Markets sold off amid a President Trump-sized correction on Monday as investors worried whether tariff uncertainty could steer the economy into recession. The S&P 500’s post-election rally has been more than erased, with the index declining 2.7% to start the week and closing just above the $5,600 mark for the first time since mid-September. Big Tech names that have led the stock market’s AI boom over the past two years were hit hard, and the Nasdaq Composite fell 4% to have its worst day since September 2022.
Trump used the stock market as a scorecard during his first term, regularly boasting about soaring share prices as evidence that investors approved of his performance. Now, the president and his economic officials acknowledge short-term economic pain might be necessary to reshape America’s economy. In an interview with Fox News on Sunday, Trump declined to rule out a recession, saying the economy is in a “period of transition, because what we’re doing is very big.”
Sam Stovall, chief investment strategist at CFRA Research, called Monday’s pullback a “manufactured correction,” a reference to how markets have reacted to deliberate policy out of the White House. Wall Street initially looked at Trump’s tariff threats as mostly bluster, but investors are now concerned trade policy uncertainty will impact expectations for corporate profits.
“Bull markets don’t die of old age,” he said. “They die of fright, and what they’re most afraid of is recession.”
The stock market’s post-election rally came in part because many traders believed pro-growth aspects of Trump’s agenda, like tax cuts and deregulation, would be prioritized over economically riskier policies like tariffs. Because of the president’s previous fixation on stock prices, many investors believed Trump would intervene with policy if markets plunged. However, Treasury Secretary Scott Bessent recently refuted this notion of a “Trump put,” a play on options parlance.

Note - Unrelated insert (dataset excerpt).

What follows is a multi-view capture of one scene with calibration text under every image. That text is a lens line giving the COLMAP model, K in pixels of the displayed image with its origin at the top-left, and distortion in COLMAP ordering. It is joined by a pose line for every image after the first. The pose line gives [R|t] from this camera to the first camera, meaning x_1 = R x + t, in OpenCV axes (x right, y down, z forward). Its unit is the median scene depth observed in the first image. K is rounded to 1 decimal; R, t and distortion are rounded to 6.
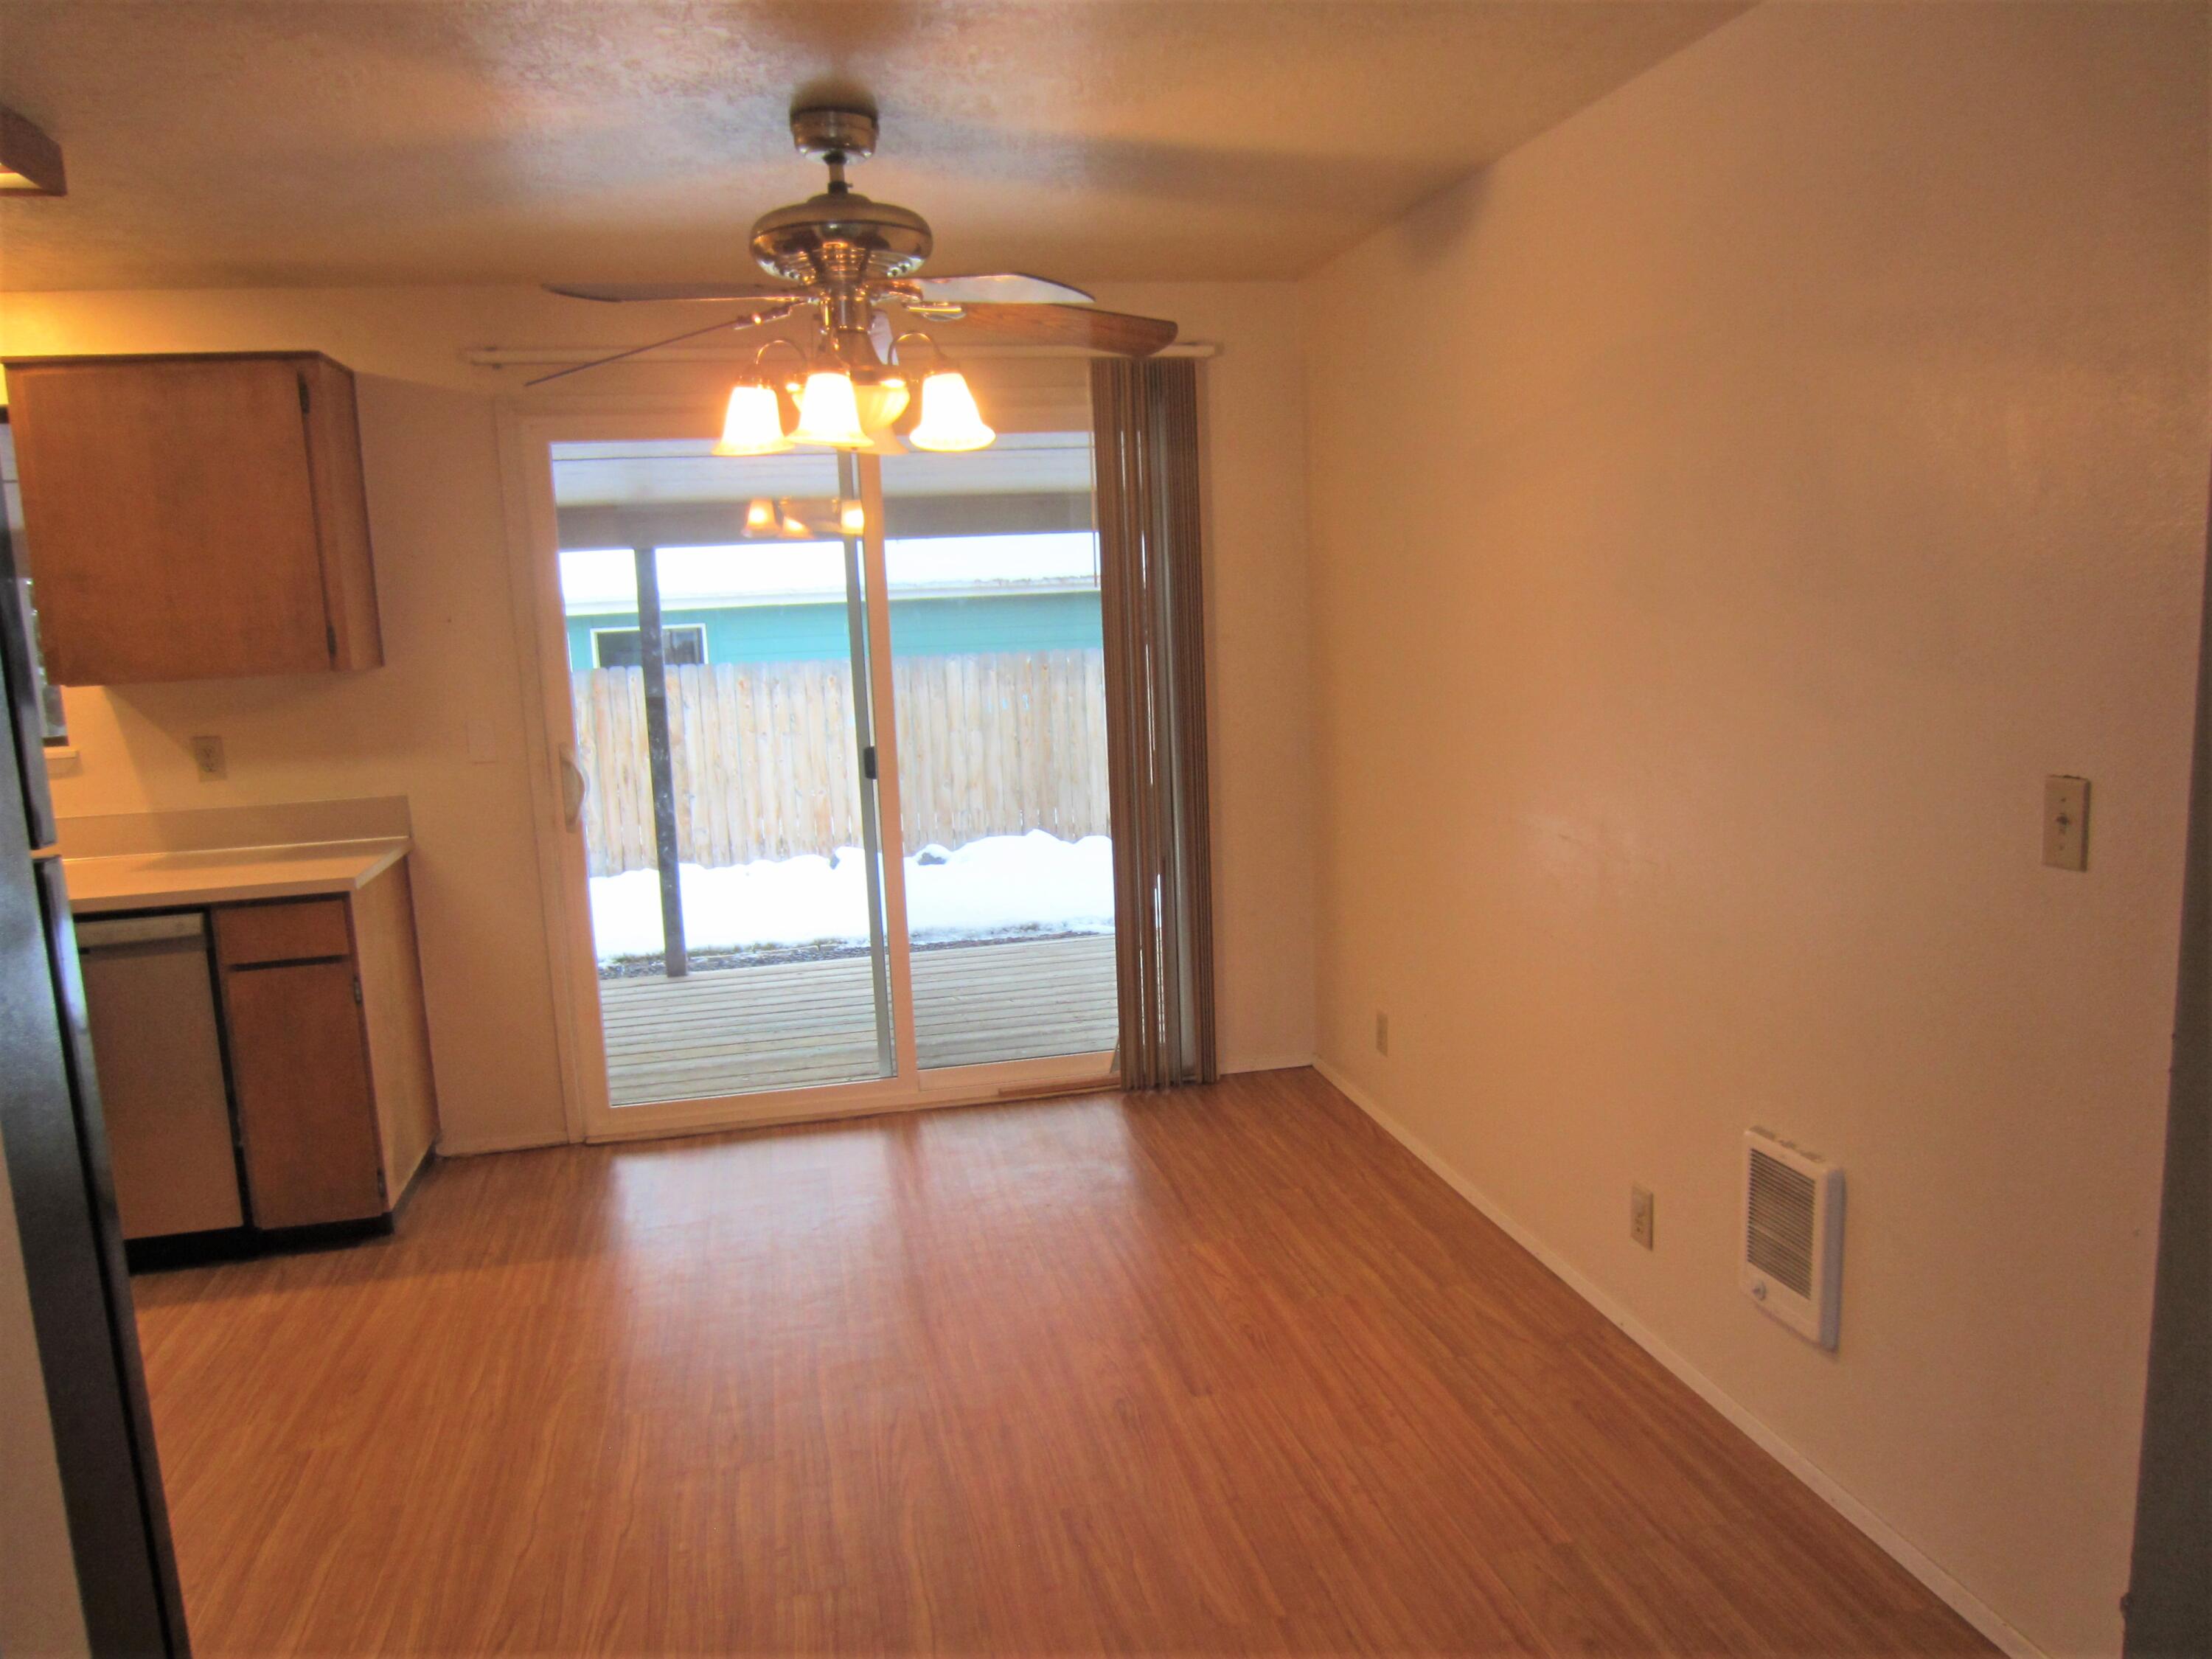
lens RADIAL K [[1564.5, 0, 1106.0], [0, 1564.5, 820.2], [0, 0, 1]] dist [-0.027093, 0.004260]
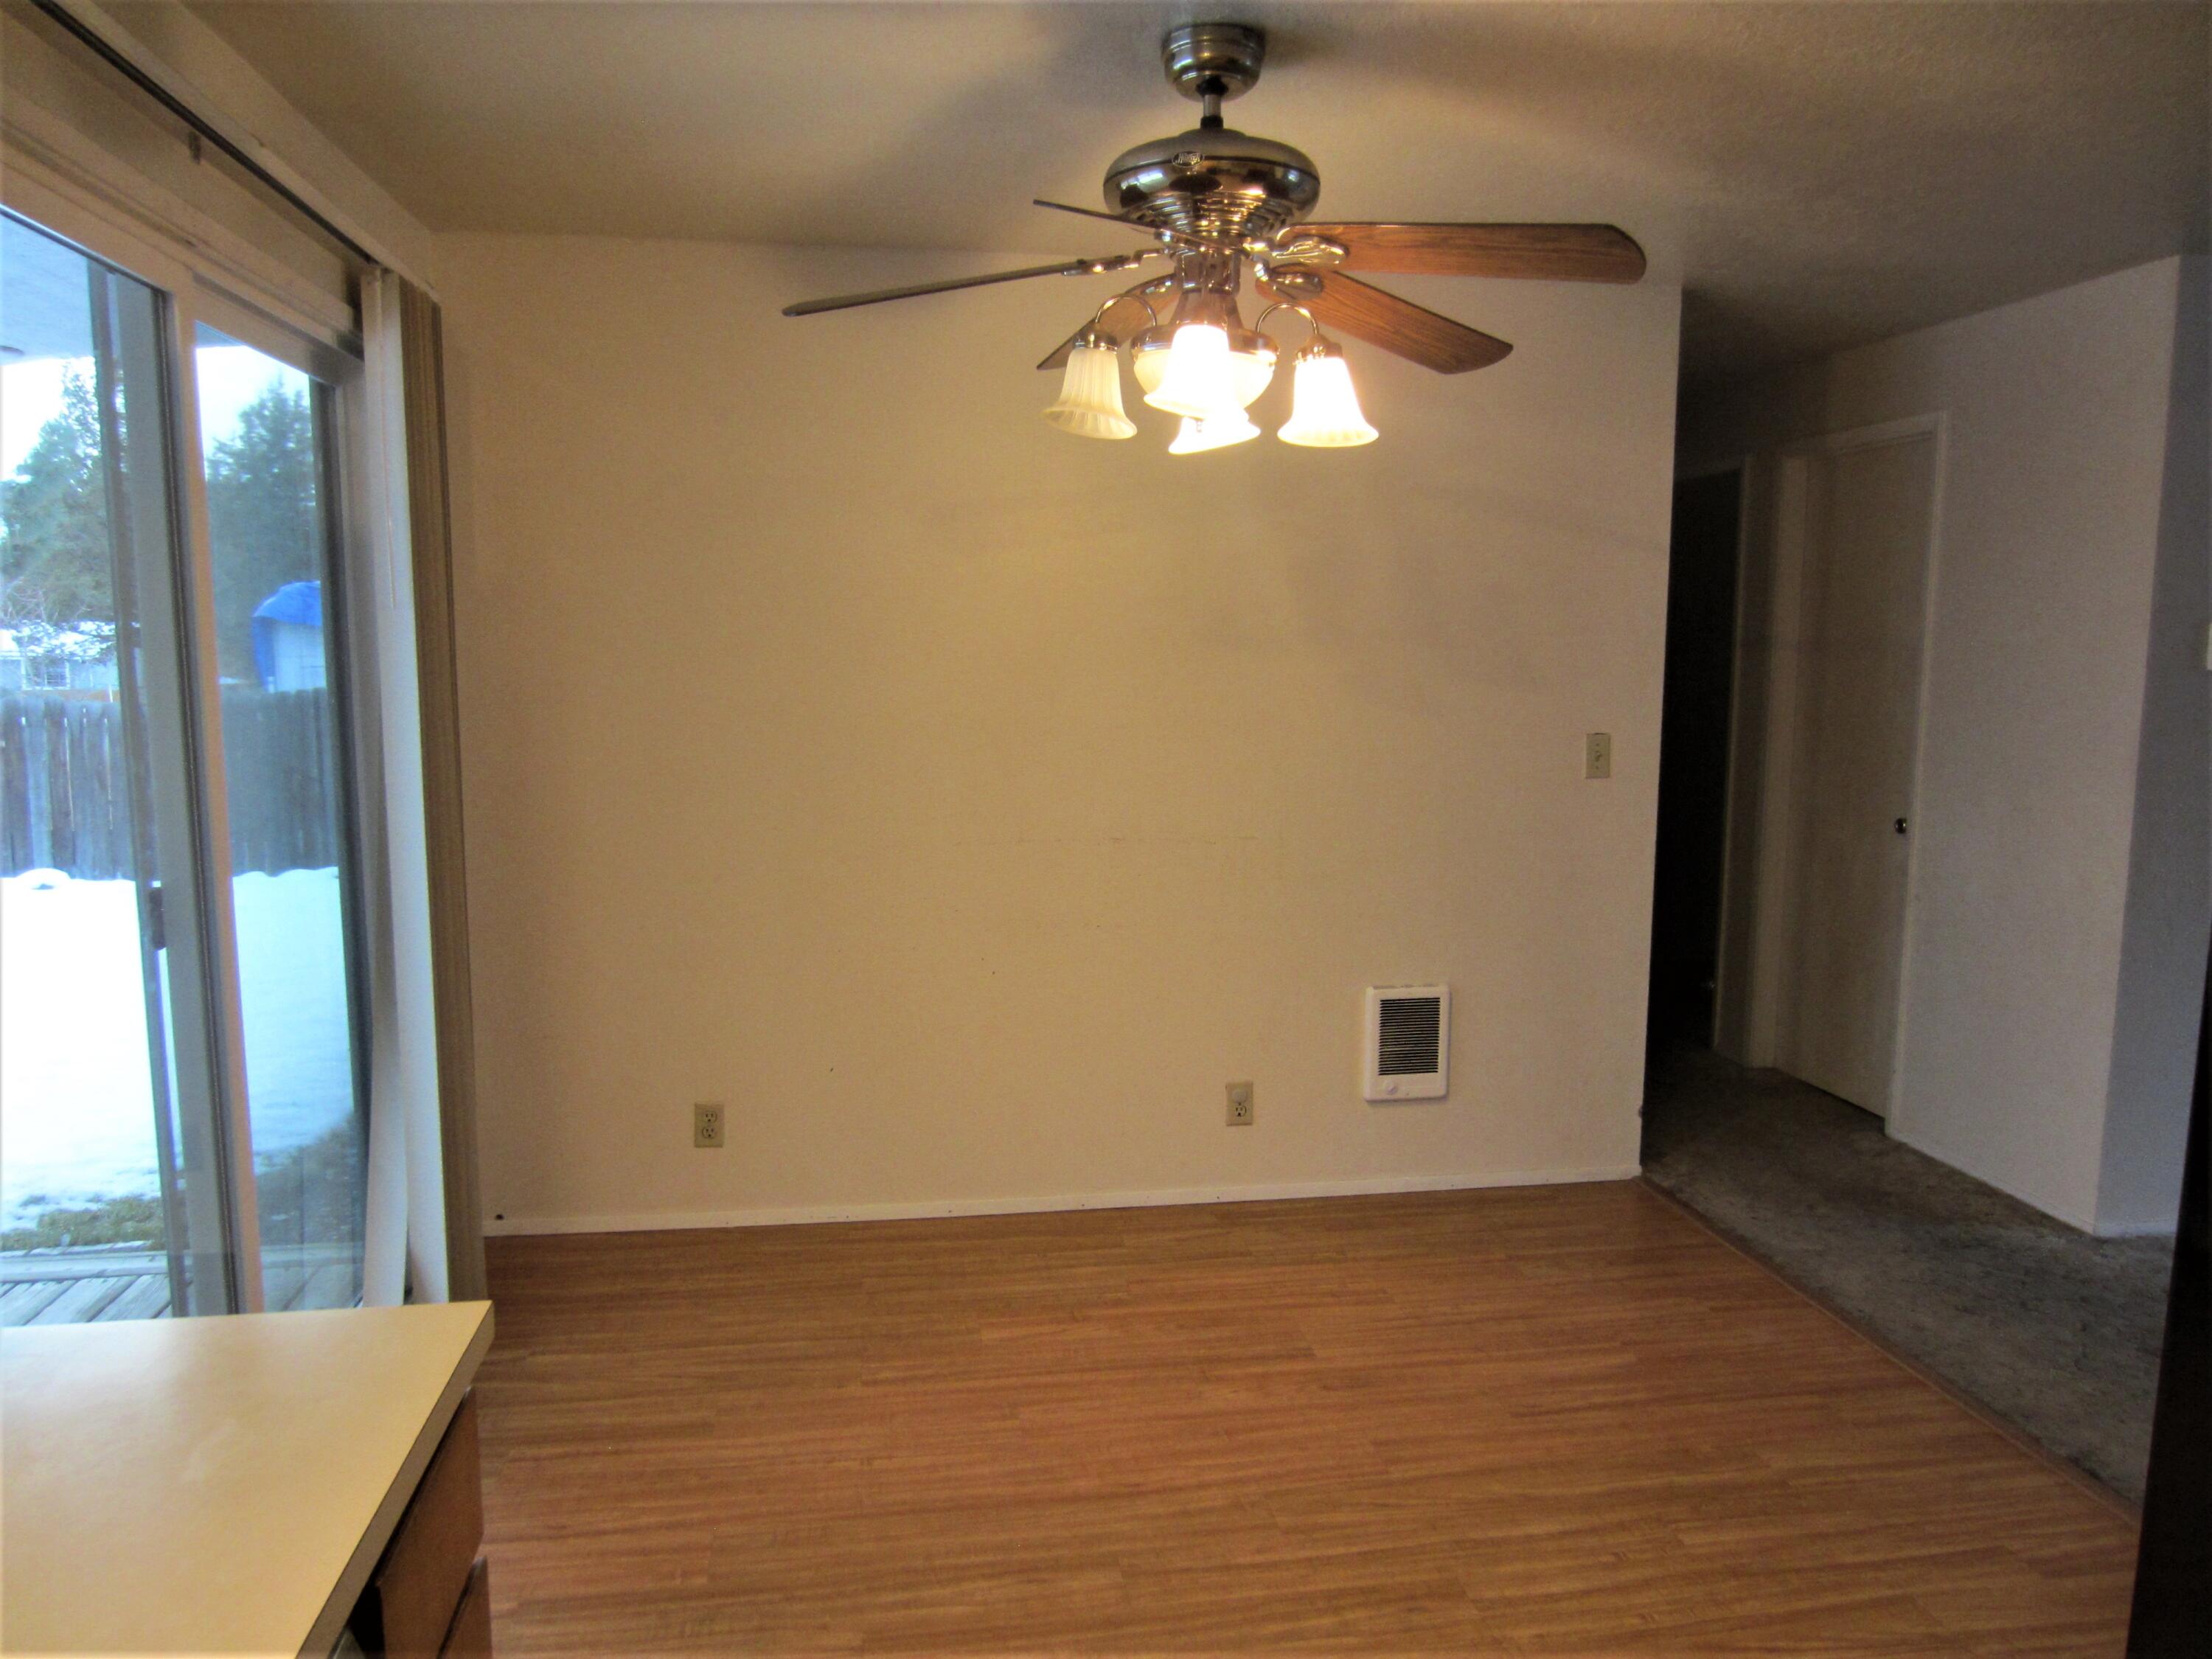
lens RADIAL K [[1564.5, 0, 1111.2], [0, 1564.5, 846.2], [0, 0, 1]] dist [-0.027093, 0.004260]
pose [[0.048495, -0.086091, 0.995106, -1.042351], [0.134778, 0.987731, 0.078885, -0.091032], [-0.989688, 0.130293, 0.059503, 1.066368]]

Jay Hatfield, the CEO of Infrastructure Capital Advisors, said he wasn’t surprised. He also thinks markets are currently prone to overreact, with no big earnings reports from companies counteracting the deluge of headlines coming from Washington.
“We do think the economy is falling and the Fed needs to cut,” said Hatfield, who manages ETFs and several hedge funds, “but we don’t think we’re going into recession. The market’s starting to think we are.”
The Atlanta Fed’s GDPNow estimate, while volatile week-to-week, currently signals a contraction of negative 2.4% growth for this quarter, punctuating several weeks of disappointing economic data. The S&P is nearly 9% off its all-time high in mid-February, while the Nasdaq Composite has fallen 13% in that span.
Monday’s rout was led by some of the market’s hottest tech stocks, with Tesla shares plummeting 15% to post their worst day since 2020. Nvidia, the chip behemoth at the heart of the AI trade, saw its stock drop 5%.
“What’s encouraging, though, is that recently, we’ve seen investors rotate into the defensive groups of consumer staples, healthcare, utilities, so a lot of times [these sectors have] been in the green,” Stovall said, “implying that investors are willing to rotate, not necessarily totally retreat.”
Investors also piled into “risk-free” Treasuries, pushing yields lower. Hatfield doesn’t necessarily see a lot of positive catalysts for stocks in the near-term, but he thinks the $5,400 or $5,500 threshold for the S&P likely signals the bottom of the sell off. Like much of Wall Street, he still has a $6,600 price target on the index.
“But we’re below the 200-day moving average,” he said, “which is risky.”